Grabble
PUBLISHED : 08 Feb 2012 13:38:00 | Jessica GardnerNotable achievement: Being bought out by an industry giant soon after being set up.
Two mates from Wollongong, NSW, began tinkering with smartphone applications to “make shopping smarter” in December 2010. Stuart Argue and Anthony Marcar got their first win when their company Grabble was accepted to incubator Startmate’s inaugural class and then into 500 Startups in the US, both in the first half of 2011.

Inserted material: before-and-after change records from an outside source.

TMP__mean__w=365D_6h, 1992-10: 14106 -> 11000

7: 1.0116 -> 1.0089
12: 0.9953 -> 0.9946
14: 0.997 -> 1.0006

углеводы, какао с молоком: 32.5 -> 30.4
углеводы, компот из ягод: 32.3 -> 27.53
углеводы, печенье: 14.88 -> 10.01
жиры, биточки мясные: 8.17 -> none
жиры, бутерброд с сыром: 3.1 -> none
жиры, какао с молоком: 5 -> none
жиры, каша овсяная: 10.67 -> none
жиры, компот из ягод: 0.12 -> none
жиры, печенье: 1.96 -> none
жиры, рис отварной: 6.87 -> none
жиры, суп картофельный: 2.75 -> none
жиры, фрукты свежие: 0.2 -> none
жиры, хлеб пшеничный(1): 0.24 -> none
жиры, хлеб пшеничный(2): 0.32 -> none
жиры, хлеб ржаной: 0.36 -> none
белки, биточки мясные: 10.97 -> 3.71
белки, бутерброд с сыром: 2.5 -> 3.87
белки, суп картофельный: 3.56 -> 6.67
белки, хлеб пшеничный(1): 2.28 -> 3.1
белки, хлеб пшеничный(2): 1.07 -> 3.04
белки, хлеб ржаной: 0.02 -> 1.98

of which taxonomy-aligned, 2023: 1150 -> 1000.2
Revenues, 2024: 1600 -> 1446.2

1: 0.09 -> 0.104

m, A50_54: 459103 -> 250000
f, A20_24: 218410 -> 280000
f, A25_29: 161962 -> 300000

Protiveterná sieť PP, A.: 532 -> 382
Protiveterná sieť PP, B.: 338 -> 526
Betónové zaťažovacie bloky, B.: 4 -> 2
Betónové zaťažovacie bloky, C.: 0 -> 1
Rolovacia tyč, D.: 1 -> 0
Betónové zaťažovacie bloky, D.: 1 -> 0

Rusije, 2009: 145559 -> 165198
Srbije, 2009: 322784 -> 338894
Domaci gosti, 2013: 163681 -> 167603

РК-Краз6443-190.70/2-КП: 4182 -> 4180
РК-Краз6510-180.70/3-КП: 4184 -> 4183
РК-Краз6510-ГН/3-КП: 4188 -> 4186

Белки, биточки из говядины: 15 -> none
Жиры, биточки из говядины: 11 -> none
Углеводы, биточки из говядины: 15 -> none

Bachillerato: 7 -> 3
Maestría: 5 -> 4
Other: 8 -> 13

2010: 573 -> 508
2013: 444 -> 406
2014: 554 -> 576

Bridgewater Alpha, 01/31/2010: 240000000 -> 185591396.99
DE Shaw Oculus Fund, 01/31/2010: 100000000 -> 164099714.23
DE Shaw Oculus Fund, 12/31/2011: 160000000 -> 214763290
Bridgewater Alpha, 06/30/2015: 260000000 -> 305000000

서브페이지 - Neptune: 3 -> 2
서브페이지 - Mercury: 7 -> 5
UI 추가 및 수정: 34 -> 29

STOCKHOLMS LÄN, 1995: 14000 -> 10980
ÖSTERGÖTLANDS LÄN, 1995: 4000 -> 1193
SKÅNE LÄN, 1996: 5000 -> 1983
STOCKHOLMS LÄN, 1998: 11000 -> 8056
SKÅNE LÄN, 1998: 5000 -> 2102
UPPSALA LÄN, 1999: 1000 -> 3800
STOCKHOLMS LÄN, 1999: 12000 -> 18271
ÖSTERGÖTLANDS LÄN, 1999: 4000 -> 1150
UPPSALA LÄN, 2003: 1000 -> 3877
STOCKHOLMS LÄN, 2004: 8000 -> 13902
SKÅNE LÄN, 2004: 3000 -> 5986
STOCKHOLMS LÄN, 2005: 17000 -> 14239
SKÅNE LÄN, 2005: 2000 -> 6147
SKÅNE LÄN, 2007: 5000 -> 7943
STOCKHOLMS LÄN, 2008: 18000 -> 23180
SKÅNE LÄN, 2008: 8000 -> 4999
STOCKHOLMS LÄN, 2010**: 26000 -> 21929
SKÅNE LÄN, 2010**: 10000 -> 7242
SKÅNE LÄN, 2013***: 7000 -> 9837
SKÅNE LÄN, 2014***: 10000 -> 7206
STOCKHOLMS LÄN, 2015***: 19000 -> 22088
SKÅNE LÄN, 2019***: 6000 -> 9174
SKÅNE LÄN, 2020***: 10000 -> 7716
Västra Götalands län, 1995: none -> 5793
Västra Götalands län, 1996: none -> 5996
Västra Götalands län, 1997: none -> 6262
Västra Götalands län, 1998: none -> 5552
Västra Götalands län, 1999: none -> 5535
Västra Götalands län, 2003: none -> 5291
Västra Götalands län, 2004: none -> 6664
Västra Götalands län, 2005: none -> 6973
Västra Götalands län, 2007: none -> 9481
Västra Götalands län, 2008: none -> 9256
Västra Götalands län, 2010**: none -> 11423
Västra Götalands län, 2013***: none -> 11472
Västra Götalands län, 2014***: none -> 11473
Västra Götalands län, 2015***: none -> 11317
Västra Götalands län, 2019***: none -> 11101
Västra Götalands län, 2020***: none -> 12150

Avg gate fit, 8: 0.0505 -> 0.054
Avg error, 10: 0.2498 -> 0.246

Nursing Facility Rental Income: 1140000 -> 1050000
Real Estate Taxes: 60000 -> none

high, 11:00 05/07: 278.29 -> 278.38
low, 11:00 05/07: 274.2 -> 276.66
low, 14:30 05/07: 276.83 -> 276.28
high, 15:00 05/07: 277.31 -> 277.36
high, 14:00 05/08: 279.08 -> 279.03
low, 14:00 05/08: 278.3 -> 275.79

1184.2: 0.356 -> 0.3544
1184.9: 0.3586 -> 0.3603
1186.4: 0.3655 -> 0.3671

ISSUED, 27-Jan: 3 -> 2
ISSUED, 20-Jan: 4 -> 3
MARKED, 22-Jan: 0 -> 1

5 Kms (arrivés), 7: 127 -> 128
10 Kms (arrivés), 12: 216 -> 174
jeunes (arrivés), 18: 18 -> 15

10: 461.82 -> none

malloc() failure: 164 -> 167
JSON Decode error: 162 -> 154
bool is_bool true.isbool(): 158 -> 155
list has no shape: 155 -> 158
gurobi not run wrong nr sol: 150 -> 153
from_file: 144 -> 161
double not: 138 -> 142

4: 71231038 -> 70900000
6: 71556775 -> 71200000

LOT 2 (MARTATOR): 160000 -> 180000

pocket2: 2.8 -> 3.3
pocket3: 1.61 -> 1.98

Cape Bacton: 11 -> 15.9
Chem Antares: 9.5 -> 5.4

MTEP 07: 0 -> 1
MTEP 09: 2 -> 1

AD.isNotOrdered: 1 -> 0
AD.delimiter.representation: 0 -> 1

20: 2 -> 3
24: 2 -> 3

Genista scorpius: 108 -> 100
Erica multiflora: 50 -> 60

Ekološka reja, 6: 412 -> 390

In November 2011, the start-up was acquired by the research and development arm of US shopping giant Walmart. Details of the deal, which was announced by a message on a holding page on their company website, are scant. The two founders have since relocated to Silicon Valley as employees of WalmartLabs and aren’t able to say too much about what’s happening next with their company or their idea – which is loosely based around getting rid of paper receipts and sending digital versions to customers’ phones instead.
By email, Marcar tells BRW the duo is working in WalmartLab’s mobile team – in a “fantastic environment”. The workforce is mostly made up of the founders of other US digital start-ups that have also been acquired by the company, he says.
One of Grabble’s mentors, US-based Australian serial entrepreneur Ryan Junee, can think of only one other example of a local start-up being acquired by a US firm so early in its life: the purchase of Where2 by Google in 2004, which went on to become Google Maps and spurred the establishment of Google’s Sydney office.
“This acquisition reflects the fact that Stuart and Anthony are thinking big,” Junee tells BRW by email. “Many Aussie start-ups focus (perhaps too much) on the short-term cash flow because that is what Aussie investors like to see. Grabble was either going to be a huge success or a spectacular flame-out but that kind of high-risk, high-reward is what excites people in the Valley.”